How to Define and Use Negative Infinity in C++

1. Use Negative Product of numeric_limits::infinity() in C++
2. Use the INFINITY Definition From the cmath Library

This article discusses the problem of representing negative infinity in C++ and lists some possible solutions.

C++ uses the IEEE-754 standard to represent the floating-point numbers. There are three floating-point data types: float, double, and long double.

All of these variable types allow the storage of numerical values that cannot be stored in the int data type.

Infinity is written as inf in C++ and results in dividing a positive numeric value by a null value or by calculating a numerical value greater than what can be stored in 64 bits.

The unsigned or positive floating infinity value is defined in various C++ libraries such as cmath and limits, but there is no standard for negative infinity in C++.

Since there is no standard way to represent negative infinity in C++, here are several reliable methods to represent and use negative infinity in C++.

Use Negative Product of numeric_limits::infinity() in C++

Use the limits library in C++.

#include <iostream>
#include <limits>

using namespace std;

int main() {
  float f = numeric_limits<float>::infinity();

  float negInf = f * -1;

  cout << "The value of f is = " << f << endl;
  cout << "The value of negInf is = " << negInf << endl;
  cout << "The value of f + negInf is = " << f + negInf << endl;

  return 0;
}

In the code snippet above, the infinity method from the limits library returns the value of positive infinity.

The syntax is as follows.

numeric_limits<T>::infinity()

In the definition above, the T in between the angled brackets stands for template class and, in actual implementation, is replaced by the data type with which you want to use the numeric_limits methods. In the code snippet above, the float data type is used, but double can also be used similarly.

However, the infinity() method is valid only for non-integral data types as integral data types like int and bool are inherently finite.

The output for the code above is as follows.

The value of f is = inf
The value of negInf is = -inf
The value of f + negInf is = nan

As seen in the example above, using the infinity() method, the value of positive infinity is assigned to the float type variable f. Then a very simple and intuitive approach, namely multiplying f by -1, is used, and the result is stored in the variable named negInf, which results in the value of negative infinity being stored in negInf.

As seen in the output above, this valid method assigns a negative infinity value to a variable. To further test this method, f and negInf are added together, resulting in nan being returned, which stands for Not-a-Number and indicates an incalculable value.

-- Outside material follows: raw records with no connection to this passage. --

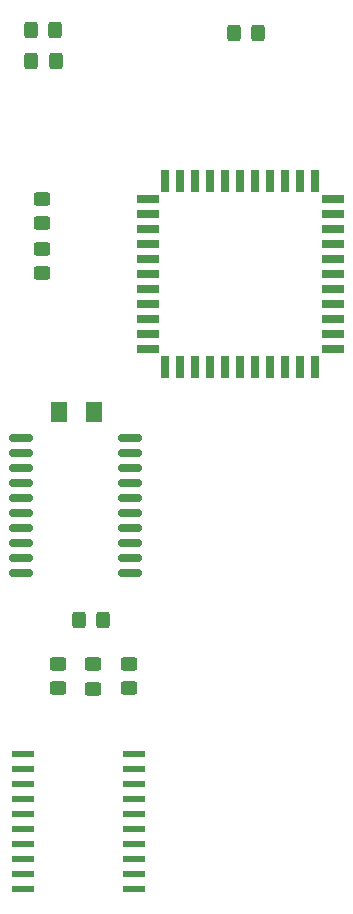
<source format=gbr>
%TF.GenerationSoftware,KiCad,Pcbnew,8.0.6+1*%
%TF.CreationDate,2024-11-21T22:42:00+01:00*%
%TF.ProjectId,8051,38303531-2e6b-4696-9361-645f70636258,rev?*%
%TF.SameCoordinates,Original*%
%TF.FileFunction,Paste,Top*%
%TF.FilePolarity,Positive*%
%FSLAX46Y46*%
G04 Gerber Fmt 4.6, Leading zero omitted, Abs format (unit mm)*
G04 Created by KiCad (PCBNEW 8.0.6+1) date 2024-11-21 22:42:00*
%MOMM*%
%LPD*%
G01*
G04 APERTURE LIST*
G04 Aperture macros list*
%AMRoundRect*
0 Rectangle with rounded corners*
0 $1 Rounding radius*
0 $2 $3 $4 $5 $6 $7 $8 $9 X,Y pos of 4 corners*
0 Add a 4 corners polygon primitive as box body*
4,1,4,$2,$3,$4,$5,$6,$7,$8,$9,$2,$3,0*
0 Add four circle primitives for the rounded corners*
1,1,$1+$1,$2,$3*
1,1,$1+$1,$4,$5*
1,1,$1+$1,$6,$7*
1,1,$1+$1,$8,$9*
0 Add four rect primitives between the rounded corners*
20,1,$1+$1,$2,$3,$4,$5,0*
20,1,$1+$1,$4,$5,$6,$7,0*
20,1,$1+$1,$6,$7,$8,$9,0*
20,1,$1+$1,$8,$9,$2,$3,0*%
G04 Aperture macros list end*
%ADD10R,1.925000X0.700000*%
%ADD11R,0.700000X1.925000*%
%ADD12RoundRect,0.250000X0.462500X0.625000X-0.462500X0.625000X-0.462500X-0.625000X0.462500X-0.625000X0*%
%ADD13RoundRect,0.249999X-0.325001X-0.450001X0.325001X-0.450001X0.325001X0.450001X-0.325001X0.450001X0*%
%ADD14RoundRect,0.249999X0.325001X0.450001X-0.325001X0.450001X-0.325001X-0.450001X0.325001X-0.450001X0*%
%ADD15RoundRect,0.249999X-0.450001X0.325001X-0.450001X-0.325001X0.450001X-0.325001X0.450001X0.325001X0*%
%ADD16RoundRect,0.249999X0.450001X-0.325001X0.450001X0.325001X-0.450001X0.325001X-0.450001X-0.325001X0*%
%ADD17R,1.950000X0.600000*%
%ADD18RoundRect,0.150000X-0.875000X-0.150000X0.875000X-0.150000X0.875000X0.150000X-0.875000X0.150000X0*%
%ADD19RoundRect,0.250000X0.450000X-0.325000X0.450000X0.325000X-0.450000X0.325000X-0.450000X-0.325000X0*%
G04 APERTURE END LIST*
D10*
%TO.C,U1*%
X123862500Y-83940000D03*
X123862500Y-82670000D03*
X123862500Y-81400000D03*
X123862500Y-80130000D03*
X123862500Y-78860000D03*
X123862500Y-77590000D03*
D11*
X122350000Y-76077500D03*
X121080000Y-76077500D03*
X119810000Y-76077500D03*
X118540000Y-76077500D03*
X117270000Y-76077500D03*
X116000000Y-76077500D03*
X114730000Y-76077500D03*
X113460000Y-76077500D03*
X112190000Y-76077500D03*
X110920000Y-76077500D03*
X109650000Y-76077500D03*
D10*
X108137500Y-77590000D03*
X108137500Y-78860000D03*
X108137500Y-80130000D03*
X108137500Y-81400000D03*
X108137500Y-82670000D03*
X108137500Y-83940000D03*
X108137500Y-85210000D03*
X108137500Y-86480000D03*
X108137500Y-87750000D03*
X108137500Y-89020000D03*
X108137500Y-90290000D03*
D11*
X109650000Y-91802500D03*
X110920000Y-91802500D03*
X112190000Y-91802500D03*
X113460000Y-91802500D03*
X114730000Y-91802500D03*
X116000000Y-91802500D03*
X117270000Y-91802500D03*
X118540000Y-91802500D03*
X119810000Y-91802500D03*
X121080000Y-91802500D03*
X122350000Y-91802500D03*
D10*
X123862500Y-90290000D03*
X123862500Y-89020000D03*
X123862500Y-87750000D03*
X123862500Y-86480000D03*
X123862500Y-85210000D03*
%TD*%
D12*
%TO.C,C4*%
X103609800Y-95580200D03*
X100634800Y-95580200D03*
%TD*%
D13*
%TO.C,D1*%
X115450000Y-63500000D03*
X117500000Y-63500000D03*
%TD*%
D14*
%TO.C,R5*%
X104368600Y-113258600D03*
X102318600Y-113258600D03*
%TD*%
D13*
%TO.C,D3*%
X98280000Y-63246000D03*
X100330000Y-63246000D03*
%TD*%
%TO.C,D4*%
X98298000Y-65913000D03*
X100348000Y-65913000D03*
%TD*%
D15*
%TO.C,C1*%
X99187000Y-77579000D03*
X99187000Y-79629000D03*
%TD*%
D16*
%TO.C,C2*%
X99187000Y-83820000D03*
X99187000Y-81770000D03*
%TD*%
D17*
%TO.C,U2*%
X107000000Y-135965000D03*
X107000000Y-134695000D03*
X107000000Y-133425000D03*
X107000000Y-132155000D03*
X107000000Y-130885000D03*
X107000000Y-129615000D03*
X107000000Y-128345000D03*
X107000000Y-127075000D03*
X107000000Y-125805000D03*
X107000000Y-124535000D03*
X97600000Y-124535000D03*
X97600000Y-125805000D03*
X97600000Y-127075000D03*
X97600000Y-128345000D03*
X97600000Y-129615000D03*
X97600000Y-130885000D03*
X97600000Y-132155000D03*
X97600000Y-133425000D03*
X97600000Y-134695000D03*
X97600000Y-135965000D03*
%TD*%
D18*
%TO.C,U6*%
X97380000Y-97790000D03*
X97380000Y-99060000D03*
X97380000Y-100330000D03*
X97380000Y-101600000D03*
X97380000Y-102870000D03*
X97380000Y-104140000D03*
X97380000Y-105410000D03*
X97380000Y-106680000D03*
X97380000Y-107950000D03*
X97380000Y-109220000D03*
X106680000Y-109220000D03*
X106680000Y-107950000D03*
X106680000Y-106680000D03*
X106680000Y-105410000D03*
X106680000Y-104140000D03*
X106680000Y-102870000D03*
X106680000Y-101600000D03*
X106680000Y-100330000D03*
X106680000Y-99060000D03*
X106680000Y-97790000D03*
%TD*%
D19*
%TO.C,D6*%
X106553000Y-118999000D03*
X106553000Y-116949000D03*
%TD*%
%TO.C,D2*%
X100584000Y-119008000D03*
X100584000Y-116958000D03*
%TD*%
%TO.C,D5*%
X103505000Y-119017000D03*
X103505000Y-116967000D03*
%TD*%
M02*

</source>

This result is consistent with the IEEE-754 rules for infinity values and hence computationally safe.

Use the INFINITY Definition From the cmath Library

The cmath library is another C++ library with many useful methods and functions to deal with common mathematical operations and transformations.

The library also includes its definition of the infinity value, which is named INFINITY and can be used in much the same way as numeric_limits<T>::infinity() and can directly be assigned to both float and double data types.

Using the same method as in the previous example, multiplying the value of unsigned or positive infinity by a negative value returns us to the negative infinity value.

#include <cmath>
#include <iostream>

using namespace std;

int main() {
  long double f = INFINITY;
  long double negInf = f * -1;

  cout << "The value of f is = " << f << endl;
  cout << "The value of negInf is = " << negInf << endl;

  cout << "The value of f + negInf is = " << f + negInf << endl;
  return 0;
}

The output for the code above is as follows.

The value of f is = inf
The value of negInf is = -inf
The value of f + negInf is = nan

As can be seen, both methods produce the same output, and both can be safely used to implement negative infinity in C++.